***** Dataset entries
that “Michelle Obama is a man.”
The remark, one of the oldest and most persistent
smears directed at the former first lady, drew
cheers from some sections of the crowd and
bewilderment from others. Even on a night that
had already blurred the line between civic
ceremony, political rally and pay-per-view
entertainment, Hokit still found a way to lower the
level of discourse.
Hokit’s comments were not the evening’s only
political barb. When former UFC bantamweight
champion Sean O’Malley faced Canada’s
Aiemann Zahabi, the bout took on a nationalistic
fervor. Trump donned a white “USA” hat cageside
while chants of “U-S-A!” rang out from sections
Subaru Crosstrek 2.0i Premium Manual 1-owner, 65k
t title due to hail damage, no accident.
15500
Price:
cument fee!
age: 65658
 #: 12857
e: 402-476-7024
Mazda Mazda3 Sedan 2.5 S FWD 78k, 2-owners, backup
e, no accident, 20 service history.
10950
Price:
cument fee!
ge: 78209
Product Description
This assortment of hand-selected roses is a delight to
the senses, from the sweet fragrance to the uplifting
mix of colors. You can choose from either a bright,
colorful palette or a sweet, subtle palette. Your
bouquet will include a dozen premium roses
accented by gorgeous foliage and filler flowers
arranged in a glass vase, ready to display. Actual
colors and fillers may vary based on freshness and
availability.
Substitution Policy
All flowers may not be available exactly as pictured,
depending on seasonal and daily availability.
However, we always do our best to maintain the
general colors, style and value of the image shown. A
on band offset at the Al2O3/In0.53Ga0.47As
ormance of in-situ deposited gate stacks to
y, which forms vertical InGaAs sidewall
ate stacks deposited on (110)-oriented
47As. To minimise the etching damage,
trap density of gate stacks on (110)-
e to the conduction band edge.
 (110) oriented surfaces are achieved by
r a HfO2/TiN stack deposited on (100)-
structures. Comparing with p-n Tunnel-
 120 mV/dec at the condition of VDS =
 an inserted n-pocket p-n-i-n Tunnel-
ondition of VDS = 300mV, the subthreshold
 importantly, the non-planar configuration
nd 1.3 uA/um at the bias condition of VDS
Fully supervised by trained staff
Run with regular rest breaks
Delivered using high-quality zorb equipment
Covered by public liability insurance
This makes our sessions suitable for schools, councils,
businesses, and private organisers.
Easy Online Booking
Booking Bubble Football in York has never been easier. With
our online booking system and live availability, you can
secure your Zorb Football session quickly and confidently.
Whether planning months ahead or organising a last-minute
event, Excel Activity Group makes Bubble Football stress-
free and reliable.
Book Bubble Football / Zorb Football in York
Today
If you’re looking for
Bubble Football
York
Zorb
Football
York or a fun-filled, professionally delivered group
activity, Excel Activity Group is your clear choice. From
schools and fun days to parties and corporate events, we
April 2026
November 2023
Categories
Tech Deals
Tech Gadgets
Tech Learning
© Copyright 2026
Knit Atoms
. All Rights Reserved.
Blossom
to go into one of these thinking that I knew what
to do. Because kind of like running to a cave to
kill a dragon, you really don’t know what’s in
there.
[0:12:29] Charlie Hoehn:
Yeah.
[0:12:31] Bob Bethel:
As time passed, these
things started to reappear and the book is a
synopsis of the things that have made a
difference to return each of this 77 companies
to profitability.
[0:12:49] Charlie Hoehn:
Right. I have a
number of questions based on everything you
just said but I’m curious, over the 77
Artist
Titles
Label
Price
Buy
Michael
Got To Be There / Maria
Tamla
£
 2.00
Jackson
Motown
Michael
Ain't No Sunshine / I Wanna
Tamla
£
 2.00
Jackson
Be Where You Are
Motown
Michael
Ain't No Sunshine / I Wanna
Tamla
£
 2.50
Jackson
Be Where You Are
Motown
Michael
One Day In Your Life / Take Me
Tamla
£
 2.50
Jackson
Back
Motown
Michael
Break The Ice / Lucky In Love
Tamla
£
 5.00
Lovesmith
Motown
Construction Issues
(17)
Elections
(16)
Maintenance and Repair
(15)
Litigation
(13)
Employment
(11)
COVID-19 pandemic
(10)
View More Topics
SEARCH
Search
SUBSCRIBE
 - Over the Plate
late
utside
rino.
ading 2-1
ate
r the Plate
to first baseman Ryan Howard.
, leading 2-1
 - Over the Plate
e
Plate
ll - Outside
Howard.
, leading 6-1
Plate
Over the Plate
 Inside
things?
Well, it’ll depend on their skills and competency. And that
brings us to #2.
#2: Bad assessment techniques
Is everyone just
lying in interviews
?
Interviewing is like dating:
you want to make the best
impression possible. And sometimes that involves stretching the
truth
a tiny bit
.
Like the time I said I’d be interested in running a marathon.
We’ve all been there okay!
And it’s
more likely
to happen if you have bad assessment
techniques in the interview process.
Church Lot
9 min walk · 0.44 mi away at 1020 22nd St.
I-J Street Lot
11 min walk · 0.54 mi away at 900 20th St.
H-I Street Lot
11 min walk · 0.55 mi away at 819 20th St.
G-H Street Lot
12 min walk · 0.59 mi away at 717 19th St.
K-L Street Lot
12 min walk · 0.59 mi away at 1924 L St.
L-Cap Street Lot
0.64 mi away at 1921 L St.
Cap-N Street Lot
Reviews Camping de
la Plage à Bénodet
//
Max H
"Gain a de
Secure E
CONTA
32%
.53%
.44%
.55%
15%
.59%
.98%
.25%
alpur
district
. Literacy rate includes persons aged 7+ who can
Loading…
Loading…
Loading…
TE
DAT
**********
Exactly as they stand, restate all the lines of the listing.

that “Michelle Obama is a man.”
The remark, one of the oldest and most persistent
smears directed at the former first lady, drew
cheers from some sections of the crowd and
bewilderment from others. Even on a night that
had already blurred the line between civic
ceremony, political rally and pay-per-view
entertainment, Hokit still found a way to lower the
level of discourse.
Hokit’s comments were not the evening’s only
political barb. When former UFC bantamweight
champion Sean O’Malley faced Canada’s
Aiemann Zahabi, the bout took on a nationalistic
fervor. Trump donned a white “USA” hat cageside
while chants of “U-S-A!” rang out from sections
Subaru Crosstrek 2.0i Premium Manual 1-owner, 65k
t title due to hail damage, no accident.
15500
Price:
cument fee!
age: 65658
 #: 12857
e: 402-476-7024
Mazda Mazda3 Sedan 2.5 S FWD 78k, 2-owners, backup
e, no accident, 20 service history.
10950
Price:
cument fee!
ge: 78209
Product Description
This assortment of hand-selected roses is a delight to
the senses, from the sweet fragrance to the uplifting
mix of colors. You can choose from either a bright,
colorful palette or a sweet, subtle palette. Your
bouquet will include a dozen premium roses
accented by gorgeous foliage and filler flowers
arranged in a glass vase, ready to display. Actual
colors and fillers may vary based on freshness and
availability.
Substitution Policy
All flowers may not be available exactly as pictured,
depending on seasonal and daily availability.
However, we always do our best to maintain the
general colors, style and value of the image shown. A
on band offset at the Al2O3/In0.53Ga0.47As
ormance of in-situ deposited gate stacks to
y, which forms vertical InGaAs sidewall
ate stacks deposited on (110)-oriented
47As. To minimise the etching damage,
trap density of gate stacks on (110)-
e to the conduction band edge.
 (110) oriented surfaces are achieved by
r a HfO2/TiN stack deposited on (100)-
structures. Comparing with p-n Tunnel-
 120 mV/dec at the condition of VDS =
 an inserted n-pocket p-n-i-n Tunnel-
ondition of VDS = 300mV, the subthreshold
 importantly, the non-planar configuration
nd 1.3 uA/um at the bias condition of VDS
Fully supervised by trained staff
Run with regular rest breaks
Delivered using high-quality zorb equipment
Covered by public liability insurance
This makes our sessions suitable for schools, councils,
businesses, and private organisers.
Easy Online Booking
Booking Bubble Football in York has never been easier. With
our online booking system and live availability, you can
secure your Zorb Football session quickly and confidently.
Whether planning months ahead or organising a last-minute
event, Excel Activity Group makes Bubble Football stress-
free and reliable.
Book Bubble Football / Zorb Football in York
Today
If you’re looking for
Bubble Football
York
Zorb
Football
York or a fun-filled, professionally delivered group
activity, Excel Activity Group is your clear choice. From
schools and fun days to parties and corporate events, we
April 2026
November 2023
Categories
Tech Deals
Tech Gadgets
Tech Learning
© Copyright 2026
Knit Atoms
. All Rights Reserved.
Blossom
to go into one of these thinking that I knew what
to do. Because kind of like running to a cave to
kill a dragon, you really don’t know what’s in
there.
[0:12:29] Charlie Hoehn:
Yeah.
[0:12:31] Bob Bethel:
As time passed, these
things started to reappear and the book is a
synopsis of the things that have made a
difference to return each of this 77 companies
to profitability.
[0:12:49] Charlie Hoehn:
Right. I have a
number of questions based on everything you
just said but I’m curious, over the 77
Artist
Titles
Label
Price
Buy
Michael
Got To Be There / Maria
Tamla
£
 2.00
Jackson
Motown
Michael
Ain't No Sunshine / I Wanna
Tamla
£
 2.00
Jackson
Be Where You Are
Motown
Michael
Ain't No Sunshine / I Wanna
Tamla
£
 2.50
Jackson
Be Where You Are
Motown
Michael
One Day In Your Life / Take Me
Tamla
£
 2.50
Jackson
Back
Motown
Michael
Break The Ice / Lucky In Love
Tamla
£
 5.00
Lovesmith
Motown
Construction Issues
(17)
Elections
(16)
Maintenance and Repair
(15)
Litigation
(13)
Employment
(11)
COVID-19 pandemic
(10)
View More Topics
SEARCH
Search
SUBSCRIBE
 - Over the Plate
late
utside
rino.
ading 2-1
ate
r the Plate
to first baseman Ryan Howard.
, leading 2-1
 - Over the Plate
e
Plate
ll - Outside
Howard.
, leading 6-1
Plate
Over the Plate
 Inside
things?
Well, it’ll depend on their skills and competency. And that
brings us to #2.
#2: Bad assessment techniques
Is everyone just
lying in interviews
?
Interviewing is like dating:
you want to make the best
impression possible. And sometimes that involves stretching the
truth
a tiny bit
.
Like the time I said I’d be interested in running a marathon.
We’ve all been there okay!
And it’s
more likely
to happen if you have bad assessment
techniques in the interview process.
Church Lot
9 min walk · 0.44 mi away at 1020 22nd St.
I-J Street Lot
11 min walk · 0.54 mi away at 900 20th St.
H-I Street Lot
11 min walk · 0.55 mi away at 819 20th St.
G-H Street Lot
12 min walk · 0.59 mi away at 717 19th St.
K-L Street Lot
12 min walk · 0.59 mi away at 1924 L St.
L-Cap Street Lot
0.64 mi away at 1921 L St.
Cap-N Street Lot
Reviews Camping de
la Plage à Bénodet
//
Max H
"Gain a de
Secure E
CONTA
32%
.53%
.44%
.55%
15%
.59%
.98%
.25%
alpur
district
. Literacy rate includes persons aged 7+ who can
Loading…
Loading…
Loading…
TE
DAT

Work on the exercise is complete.